[Vision2020] Thank You Very Much Moscow City Council

Art Deco deco at moscow.com
Thu Feb 23 10:15:34 PST 2006


Paradise Path extension project OK'd; Moscow, ITD set construction date for 2008


By Omie Drawhorn, Daily News staff writer

People riding a bike or walking from Highway 95 toward the east side of Moscow will be able to do so without encountering traffic when a Paradise Path extension is completed. 
The Moscow City Council approved the initiation of the project Tuesday. The Idaho Transportation Department in January approved a $290,000 grant for the extension of the existing pathway. It will be created along the abandoned railroad bed from U.S. Highway 95 at Sweet Avenue, east to the Blaine Street intersection at State Highway 8. 

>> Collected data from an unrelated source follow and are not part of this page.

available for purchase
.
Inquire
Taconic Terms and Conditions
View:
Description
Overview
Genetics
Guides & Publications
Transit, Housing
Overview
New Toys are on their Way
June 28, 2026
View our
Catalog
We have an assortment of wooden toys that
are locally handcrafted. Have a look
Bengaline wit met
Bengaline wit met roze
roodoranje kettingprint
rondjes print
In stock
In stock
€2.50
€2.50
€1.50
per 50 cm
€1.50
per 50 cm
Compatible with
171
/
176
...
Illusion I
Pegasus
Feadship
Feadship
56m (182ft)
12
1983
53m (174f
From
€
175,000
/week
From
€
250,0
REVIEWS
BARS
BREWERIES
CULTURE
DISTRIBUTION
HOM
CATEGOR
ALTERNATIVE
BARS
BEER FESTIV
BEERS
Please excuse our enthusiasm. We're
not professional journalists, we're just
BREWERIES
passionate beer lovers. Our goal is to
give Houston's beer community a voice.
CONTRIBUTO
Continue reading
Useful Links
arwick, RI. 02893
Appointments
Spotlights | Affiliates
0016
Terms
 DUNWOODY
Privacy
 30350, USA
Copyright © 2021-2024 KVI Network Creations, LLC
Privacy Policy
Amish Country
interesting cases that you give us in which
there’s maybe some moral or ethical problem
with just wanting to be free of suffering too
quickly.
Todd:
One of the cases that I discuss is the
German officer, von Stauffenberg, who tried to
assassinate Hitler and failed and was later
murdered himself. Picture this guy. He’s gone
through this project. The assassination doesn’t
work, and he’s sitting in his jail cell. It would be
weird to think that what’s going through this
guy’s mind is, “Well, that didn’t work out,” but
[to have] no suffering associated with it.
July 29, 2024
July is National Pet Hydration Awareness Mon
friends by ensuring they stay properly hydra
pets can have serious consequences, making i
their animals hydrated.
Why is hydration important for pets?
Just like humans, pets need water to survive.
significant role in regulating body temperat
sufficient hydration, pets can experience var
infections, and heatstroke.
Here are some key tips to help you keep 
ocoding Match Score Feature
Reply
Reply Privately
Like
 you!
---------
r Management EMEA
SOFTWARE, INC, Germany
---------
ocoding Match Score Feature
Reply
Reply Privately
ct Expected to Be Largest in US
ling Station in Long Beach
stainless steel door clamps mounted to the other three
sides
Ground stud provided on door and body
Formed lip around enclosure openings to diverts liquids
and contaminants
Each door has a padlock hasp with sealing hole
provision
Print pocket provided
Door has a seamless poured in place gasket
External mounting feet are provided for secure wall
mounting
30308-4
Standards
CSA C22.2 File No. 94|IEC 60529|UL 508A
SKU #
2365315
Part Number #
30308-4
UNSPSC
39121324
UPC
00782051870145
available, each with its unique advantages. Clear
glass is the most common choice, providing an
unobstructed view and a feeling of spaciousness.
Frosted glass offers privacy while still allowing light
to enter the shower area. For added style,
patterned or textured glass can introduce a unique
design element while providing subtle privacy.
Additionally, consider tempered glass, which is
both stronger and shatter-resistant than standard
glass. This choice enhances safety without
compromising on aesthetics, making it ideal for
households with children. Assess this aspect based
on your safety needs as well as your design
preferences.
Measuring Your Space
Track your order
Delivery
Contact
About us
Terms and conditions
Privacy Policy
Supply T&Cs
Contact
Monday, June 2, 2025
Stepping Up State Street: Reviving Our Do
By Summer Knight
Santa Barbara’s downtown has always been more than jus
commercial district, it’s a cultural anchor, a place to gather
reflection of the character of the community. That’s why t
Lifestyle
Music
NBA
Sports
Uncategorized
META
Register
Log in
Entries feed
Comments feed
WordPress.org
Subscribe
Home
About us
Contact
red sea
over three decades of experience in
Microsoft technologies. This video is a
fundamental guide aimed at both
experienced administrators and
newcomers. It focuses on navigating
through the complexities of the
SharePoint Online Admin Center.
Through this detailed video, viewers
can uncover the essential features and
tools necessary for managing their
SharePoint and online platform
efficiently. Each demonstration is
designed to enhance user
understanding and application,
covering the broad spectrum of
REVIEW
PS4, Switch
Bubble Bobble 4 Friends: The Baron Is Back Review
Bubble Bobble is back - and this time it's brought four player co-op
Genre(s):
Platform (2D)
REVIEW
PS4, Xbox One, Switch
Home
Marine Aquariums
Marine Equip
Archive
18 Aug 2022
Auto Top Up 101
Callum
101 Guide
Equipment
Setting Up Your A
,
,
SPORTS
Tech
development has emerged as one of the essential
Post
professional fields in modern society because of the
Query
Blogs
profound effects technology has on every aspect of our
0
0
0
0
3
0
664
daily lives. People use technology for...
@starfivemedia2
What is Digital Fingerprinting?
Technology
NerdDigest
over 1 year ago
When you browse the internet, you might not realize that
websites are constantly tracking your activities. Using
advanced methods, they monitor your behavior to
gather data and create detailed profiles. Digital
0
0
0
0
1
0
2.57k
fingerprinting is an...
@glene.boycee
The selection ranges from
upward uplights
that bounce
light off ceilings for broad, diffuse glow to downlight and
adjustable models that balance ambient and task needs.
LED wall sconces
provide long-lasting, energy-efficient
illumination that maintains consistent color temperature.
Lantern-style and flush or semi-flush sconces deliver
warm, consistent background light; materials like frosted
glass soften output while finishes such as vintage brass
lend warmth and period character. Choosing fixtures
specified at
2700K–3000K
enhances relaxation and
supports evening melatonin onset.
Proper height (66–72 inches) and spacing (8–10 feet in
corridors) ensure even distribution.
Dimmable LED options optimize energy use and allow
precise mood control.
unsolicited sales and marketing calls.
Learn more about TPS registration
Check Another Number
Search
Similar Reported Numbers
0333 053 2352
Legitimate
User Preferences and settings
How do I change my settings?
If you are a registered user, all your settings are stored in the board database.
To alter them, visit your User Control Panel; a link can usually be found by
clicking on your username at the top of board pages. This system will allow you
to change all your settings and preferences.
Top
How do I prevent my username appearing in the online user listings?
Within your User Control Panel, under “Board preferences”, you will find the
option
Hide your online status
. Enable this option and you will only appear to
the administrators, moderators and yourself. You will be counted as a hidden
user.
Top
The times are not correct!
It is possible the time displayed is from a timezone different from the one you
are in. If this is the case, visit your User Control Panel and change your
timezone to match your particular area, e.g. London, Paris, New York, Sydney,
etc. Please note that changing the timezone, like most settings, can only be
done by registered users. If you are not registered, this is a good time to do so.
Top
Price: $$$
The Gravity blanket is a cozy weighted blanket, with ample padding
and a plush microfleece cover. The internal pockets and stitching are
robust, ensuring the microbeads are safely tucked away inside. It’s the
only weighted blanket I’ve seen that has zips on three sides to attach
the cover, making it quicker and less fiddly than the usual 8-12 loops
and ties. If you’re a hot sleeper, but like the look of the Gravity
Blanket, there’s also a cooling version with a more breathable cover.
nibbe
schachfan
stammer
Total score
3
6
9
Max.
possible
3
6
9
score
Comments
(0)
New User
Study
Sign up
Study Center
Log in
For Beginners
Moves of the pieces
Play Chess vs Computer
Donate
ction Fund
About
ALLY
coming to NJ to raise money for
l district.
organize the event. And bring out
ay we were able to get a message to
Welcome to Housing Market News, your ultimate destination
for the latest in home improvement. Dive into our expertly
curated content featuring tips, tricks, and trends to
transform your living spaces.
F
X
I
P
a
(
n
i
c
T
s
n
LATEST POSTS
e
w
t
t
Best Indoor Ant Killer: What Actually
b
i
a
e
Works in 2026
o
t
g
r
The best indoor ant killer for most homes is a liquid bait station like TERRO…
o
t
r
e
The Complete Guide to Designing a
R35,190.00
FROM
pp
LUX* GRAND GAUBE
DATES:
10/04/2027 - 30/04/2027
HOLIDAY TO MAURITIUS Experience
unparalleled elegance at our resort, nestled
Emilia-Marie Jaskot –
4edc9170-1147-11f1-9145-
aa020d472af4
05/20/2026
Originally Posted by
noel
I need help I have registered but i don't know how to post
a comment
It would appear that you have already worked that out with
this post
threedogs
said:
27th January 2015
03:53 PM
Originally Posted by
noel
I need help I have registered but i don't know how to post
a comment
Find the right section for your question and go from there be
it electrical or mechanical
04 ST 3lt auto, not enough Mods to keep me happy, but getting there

Construction for the 10-foot-wide, 3,700-foot-long asphalt path is set to start in 2008. The city will match 10.22 percent of the grants to the tune of $33,000, and will pay for the fee with a mixture of cash, in-house engineering work and land acquisition. 

"This will complete the segment from U.S. 95 to the east city limits," said Les MacDonald, Moscow Public Works director. 

The city applied for the grant in February 2005. The portion of the pathway that will extend from Sweet Avenue to Blaine Street is now included in the 2008 Statewide Transportation Improvement Program. 

The Paradise Path is part of an interconnecting paved pedestrian and bicycle path system through Moscow on a trail system that extends west to Pullman on the Chipman Trail and eventually will be connected to Troy with the Latah Trail on a former railroad bed. The majority of funds have been provided by ITD. 

Latah County, the University of Idaho, Paradise Path Task Force, Latah Trail Foundation and the cities of Troy and Moscow have contributed to the project either through money or volunteer efforts. 

Latah County purchased much of the rail bed from the railroad salvage company over the past several years and acquired permanent easements for the remaining parcels from neighboring landowners. 

The city, the University of Idaho and the Palouse River and Coulee City Railroad have worked together for several years on the land swap. 

They have yet to remove the rails from the rail beds from the most recent planned addition but will finish with that work by the 2008 construction date. 

The path would connect the University of Idaho to Berman Creekside Park Trail and extend the path from the park east to the end of another existing pathway that begins at Blaine Street and ends at the east city limits. From there, the path turns into the Latah Trail which will extend to Troy. Once constructed, only .25 miles of pathway would remain to complete a crosstown pathway system. 

"There is an urgent need to separate motorized traffic from non-motorized traffic," T. Alan Place, president of the Palouse Road Runners said in a January 2005 letter to IDT. "In recent years two women have been killed on area highways. Neither of them would have died if trails had been available. Trails have become a necessity for public safety." 

Councilman Bill Lambert said he appreciated the efforts to get funding for the project. 

"This makes total sense to me," he said. 

Councilman John Dickinson agreed. "This is an entity that we will look at 10, 20 or 100 years from now and look back and be thankful it's here."